Do things actually happen for a “reason” or do things “just happen” and we (humans) affix meaning and purpose to these random events? Does it really matter the answer if the belief itself creates happiness and peace for you? Probably not, possibly so. However, seeking knowledge and truth solely on a foundation of faith and belief seems potentially fragile and unstable to me. The keyword is “solely.” I have no doubt many of you feel completely the opposite, THAT'S OK! Telling people what they want to hear only to confirm their own biases is a highly profitable business model and there already exists a huge market for this and always will. It’s just not for me at this point in my life and I am fairly certain I am not alone in this analysis of self.
The purpose of this blog is to stimulate thought, be a little provocative, and to challenge what you have been taught or have experienced personally. That’s how we grow. I honestly and humbly confess that I don't know the truth, how could anyone be so sure they actually do? The truth may be harder to find in this manner but when found should provide you with a solid, unwavering heightened sense of confidence as you look for ways to help with personal trauma, anxiety, depression, suicidal ideation, and other mental health issues. It’s very evident we need more options to deal with these emotions and feelings.150,000 Americans die each year to alcoholism, suicide, and overdose, an all-time high. We are hurting and we want clear answers; it would seem we need them as well.

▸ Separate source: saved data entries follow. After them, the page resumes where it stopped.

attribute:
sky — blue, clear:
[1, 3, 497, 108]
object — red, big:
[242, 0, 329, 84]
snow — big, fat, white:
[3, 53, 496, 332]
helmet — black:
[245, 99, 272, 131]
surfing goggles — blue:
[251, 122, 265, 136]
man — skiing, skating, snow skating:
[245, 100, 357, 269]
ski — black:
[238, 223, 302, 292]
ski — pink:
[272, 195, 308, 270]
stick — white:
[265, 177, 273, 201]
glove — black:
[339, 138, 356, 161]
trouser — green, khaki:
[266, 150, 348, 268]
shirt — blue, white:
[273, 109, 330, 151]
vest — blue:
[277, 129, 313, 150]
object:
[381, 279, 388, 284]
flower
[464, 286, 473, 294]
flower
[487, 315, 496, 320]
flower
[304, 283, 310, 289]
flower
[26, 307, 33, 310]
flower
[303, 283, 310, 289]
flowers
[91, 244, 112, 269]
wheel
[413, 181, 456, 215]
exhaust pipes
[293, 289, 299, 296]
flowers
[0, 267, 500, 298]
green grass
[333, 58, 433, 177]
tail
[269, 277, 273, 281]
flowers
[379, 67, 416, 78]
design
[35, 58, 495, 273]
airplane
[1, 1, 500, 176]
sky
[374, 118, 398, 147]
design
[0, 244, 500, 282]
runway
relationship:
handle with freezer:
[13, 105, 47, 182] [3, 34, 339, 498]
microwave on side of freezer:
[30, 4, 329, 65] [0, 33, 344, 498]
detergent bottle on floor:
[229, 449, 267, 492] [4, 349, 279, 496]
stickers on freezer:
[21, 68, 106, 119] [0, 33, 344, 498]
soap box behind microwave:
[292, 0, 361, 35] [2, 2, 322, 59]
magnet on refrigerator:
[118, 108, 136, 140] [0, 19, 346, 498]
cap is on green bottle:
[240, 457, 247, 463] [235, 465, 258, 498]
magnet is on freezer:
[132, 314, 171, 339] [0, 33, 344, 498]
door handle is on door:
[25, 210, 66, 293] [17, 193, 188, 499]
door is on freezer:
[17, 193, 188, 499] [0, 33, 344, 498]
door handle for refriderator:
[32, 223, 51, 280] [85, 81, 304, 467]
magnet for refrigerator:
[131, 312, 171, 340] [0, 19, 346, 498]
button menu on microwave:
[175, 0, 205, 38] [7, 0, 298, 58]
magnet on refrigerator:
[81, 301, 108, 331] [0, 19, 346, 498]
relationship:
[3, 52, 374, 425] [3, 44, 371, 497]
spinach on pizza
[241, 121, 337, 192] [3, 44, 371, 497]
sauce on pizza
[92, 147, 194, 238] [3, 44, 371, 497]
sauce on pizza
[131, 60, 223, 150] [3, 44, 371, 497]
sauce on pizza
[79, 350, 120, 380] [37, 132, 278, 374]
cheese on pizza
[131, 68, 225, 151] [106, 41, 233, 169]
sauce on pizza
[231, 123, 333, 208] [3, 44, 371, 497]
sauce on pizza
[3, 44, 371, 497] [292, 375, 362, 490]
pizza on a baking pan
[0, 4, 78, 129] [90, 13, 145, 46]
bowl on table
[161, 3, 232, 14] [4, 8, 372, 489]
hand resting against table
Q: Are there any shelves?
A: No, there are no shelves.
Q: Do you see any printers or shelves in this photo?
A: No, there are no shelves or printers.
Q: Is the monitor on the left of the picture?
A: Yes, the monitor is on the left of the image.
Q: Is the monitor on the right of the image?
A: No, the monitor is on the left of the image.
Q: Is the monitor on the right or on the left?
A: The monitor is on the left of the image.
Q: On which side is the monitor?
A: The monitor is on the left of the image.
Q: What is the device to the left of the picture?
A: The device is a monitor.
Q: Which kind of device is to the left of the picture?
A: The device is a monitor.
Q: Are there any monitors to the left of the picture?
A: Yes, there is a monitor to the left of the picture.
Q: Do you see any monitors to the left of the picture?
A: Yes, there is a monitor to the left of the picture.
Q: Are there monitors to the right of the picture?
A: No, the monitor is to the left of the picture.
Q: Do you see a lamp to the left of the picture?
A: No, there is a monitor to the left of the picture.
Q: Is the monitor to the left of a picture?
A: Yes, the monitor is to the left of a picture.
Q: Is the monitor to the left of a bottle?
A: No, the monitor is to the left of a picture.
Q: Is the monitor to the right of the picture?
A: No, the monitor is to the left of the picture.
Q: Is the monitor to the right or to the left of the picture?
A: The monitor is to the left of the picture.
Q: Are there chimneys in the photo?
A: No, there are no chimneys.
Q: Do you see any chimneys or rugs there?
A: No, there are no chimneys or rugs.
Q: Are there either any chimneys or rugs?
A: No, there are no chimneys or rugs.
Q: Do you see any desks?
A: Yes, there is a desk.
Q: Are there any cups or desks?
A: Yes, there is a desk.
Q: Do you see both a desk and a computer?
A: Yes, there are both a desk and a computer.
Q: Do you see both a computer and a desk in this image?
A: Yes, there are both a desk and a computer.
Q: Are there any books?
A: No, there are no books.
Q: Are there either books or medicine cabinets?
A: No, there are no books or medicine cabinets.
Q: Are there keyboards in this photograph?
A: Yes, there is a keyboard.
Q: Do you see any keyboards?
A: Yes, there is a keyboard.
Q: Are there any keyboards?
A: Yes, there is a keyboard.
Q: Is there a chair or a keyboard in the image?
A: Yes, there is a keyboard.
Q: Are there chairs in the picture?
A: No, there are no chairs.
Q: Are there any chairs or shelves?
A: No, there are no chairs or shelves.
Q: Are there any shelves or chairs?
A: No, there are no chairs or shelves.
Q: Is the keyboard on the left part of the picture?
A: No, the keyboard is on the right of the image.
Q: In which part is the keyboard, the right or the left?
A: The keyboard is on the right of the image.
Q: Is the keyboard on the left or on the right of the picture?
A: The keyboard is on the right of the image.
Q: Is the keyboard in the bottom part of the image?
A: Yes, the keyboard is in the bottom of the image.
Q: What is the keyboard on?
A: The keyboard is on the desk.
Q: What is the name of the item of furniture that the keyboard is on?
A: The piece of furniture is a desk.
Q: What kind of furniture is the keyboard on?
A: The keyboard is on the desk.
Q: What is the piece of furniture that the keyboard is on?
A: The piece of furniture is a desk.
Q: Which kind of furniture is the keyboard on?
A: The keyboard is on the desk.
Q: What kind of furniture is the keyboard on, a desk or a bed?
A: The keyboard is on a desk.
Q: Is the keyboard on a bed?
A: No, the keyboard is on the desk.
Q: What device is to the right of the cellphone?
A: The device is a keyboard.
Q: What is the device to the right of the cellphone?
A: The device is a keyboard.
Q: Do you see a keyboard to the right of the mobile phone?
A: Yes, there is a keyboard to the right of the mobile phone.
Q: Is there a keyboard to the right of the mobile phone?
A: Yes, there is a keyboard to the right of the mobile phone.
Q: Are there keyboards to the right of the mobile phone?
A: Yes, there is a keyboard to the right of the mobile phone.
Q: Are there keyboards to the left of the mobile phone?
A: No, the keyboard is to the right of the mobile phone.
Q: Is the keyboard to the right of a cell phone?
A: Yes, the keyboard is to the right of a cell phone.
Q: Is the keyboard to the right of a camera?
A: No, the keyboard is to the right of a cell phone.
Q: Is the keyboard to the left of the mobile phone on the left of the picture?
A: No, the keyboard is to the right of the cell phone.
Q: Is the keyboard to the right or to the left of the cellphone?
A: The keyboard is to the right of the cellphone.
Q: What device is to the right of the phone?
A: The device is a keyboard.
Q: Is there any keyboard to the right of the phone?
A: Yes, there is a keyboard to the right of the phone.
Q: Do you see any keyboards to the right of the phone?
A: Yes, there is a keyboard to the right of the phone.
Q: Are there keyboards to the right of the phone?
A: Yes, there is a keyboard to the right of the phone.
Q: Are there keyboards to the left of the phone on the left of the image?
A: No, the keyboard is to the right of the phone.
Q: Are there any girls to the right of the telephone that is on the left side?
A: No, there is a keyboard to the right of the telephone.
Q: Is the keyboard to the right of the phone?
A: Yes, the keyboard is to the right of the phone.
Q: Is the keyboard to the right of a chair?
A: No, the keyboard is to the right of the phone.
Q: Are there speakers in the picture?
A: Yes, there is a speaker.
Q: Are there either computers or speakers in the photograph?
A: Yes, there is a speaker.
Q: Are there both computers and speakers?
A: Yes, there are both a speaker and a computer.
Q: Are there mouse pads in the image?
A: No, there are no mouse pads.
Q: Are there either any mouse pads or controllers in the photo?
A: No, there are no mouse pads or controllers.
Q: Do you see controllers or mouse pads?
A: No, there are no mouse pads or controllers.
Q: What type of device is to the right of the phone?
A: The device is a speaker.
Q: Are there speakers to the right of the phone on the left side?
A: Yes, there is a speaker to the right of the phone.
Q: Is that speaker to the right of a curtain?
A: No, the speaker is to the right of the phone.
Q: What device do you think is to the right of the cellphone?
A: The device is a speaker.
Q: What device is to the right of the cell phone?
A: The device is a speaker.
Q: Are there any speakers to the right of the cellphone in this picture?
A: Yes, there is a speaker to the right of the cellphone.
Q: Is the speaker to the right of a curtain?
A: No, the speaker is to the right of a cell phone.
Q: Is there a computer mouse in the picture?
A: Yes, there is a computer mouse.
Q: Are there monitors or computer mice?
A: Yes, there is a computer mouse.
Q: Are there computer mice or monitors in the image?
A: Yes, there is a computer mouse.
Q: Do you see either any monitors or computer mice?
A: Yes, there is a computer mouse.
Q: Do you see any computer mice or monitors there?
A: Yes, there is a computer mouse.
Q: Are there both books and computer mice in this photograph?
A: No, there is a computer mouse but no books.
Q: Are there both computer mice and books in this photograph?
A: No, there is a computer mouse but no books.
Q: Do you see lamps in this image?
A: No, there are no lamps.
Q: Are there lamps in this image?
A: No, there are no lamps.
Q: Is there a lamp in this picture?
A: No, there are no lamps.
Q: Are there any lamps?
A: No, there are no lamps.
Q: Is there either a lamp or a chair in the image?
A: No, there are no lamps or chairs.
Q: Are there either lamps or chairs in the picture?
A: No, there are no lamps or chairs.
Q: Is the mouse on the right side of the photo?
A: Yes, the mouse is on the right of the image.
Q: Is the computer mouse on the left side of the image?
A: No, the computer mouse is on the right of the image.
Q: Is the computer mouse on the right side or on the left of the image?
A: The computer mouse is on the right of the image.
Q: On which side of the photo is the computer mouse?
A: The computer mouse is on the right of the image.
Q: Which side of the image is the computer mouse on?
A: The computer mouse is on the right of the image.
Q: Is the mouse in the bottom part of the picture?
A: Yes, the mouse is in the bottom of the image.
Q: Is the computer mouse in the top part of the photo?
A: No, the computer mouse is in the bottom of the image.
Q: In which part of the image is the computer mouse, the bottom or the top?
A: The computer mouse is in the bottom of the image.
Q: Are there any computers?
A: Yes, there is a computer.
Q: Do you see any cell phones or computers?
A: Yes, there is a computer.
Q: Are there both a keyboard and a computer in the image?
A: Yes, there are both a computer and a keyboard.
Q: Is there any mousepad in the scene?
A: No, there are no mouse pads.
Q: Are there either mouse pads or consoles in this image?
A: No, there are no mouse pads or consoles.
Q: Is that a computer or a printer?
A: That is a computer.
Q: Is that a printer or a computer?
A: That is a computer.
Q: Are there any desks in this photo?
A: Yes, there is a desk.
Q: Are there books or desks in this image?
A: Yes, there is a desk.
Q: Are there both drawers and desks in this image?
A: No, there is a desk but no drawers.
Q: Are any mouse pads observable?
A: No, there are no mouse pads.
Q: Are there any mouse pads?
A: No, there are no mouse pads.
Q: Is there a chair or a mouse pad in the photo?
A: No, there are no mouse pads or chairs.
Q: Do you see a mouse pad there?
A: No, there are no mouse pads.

Is there a reason I started to write a blog? Is there a reason you haven’t stopped reading this by now? I submit to you that we shouldn’t hopelessly wait for a reason or worse yet be told by someone else what that reason should be for our unique situation. The reasons are already here, inside all of us. If you can’t find one CREATE it. Build it up from the inside. Seek the truth for yourself, convert your own faith and belief system into your own personal journey for truth. This way of thinking, growing, and becoming aware has helped me immensely to deal with Seth’s death and has given me a reason to keep looking for answers...I will never stop searching...Is there a reason Seth died? I honestly don’t know; however, if there isn’t, then it’s my life’s work to make sure one is constructed from within, not for Seth but for me. I am, for this moment still alive, isn’t that reason enough?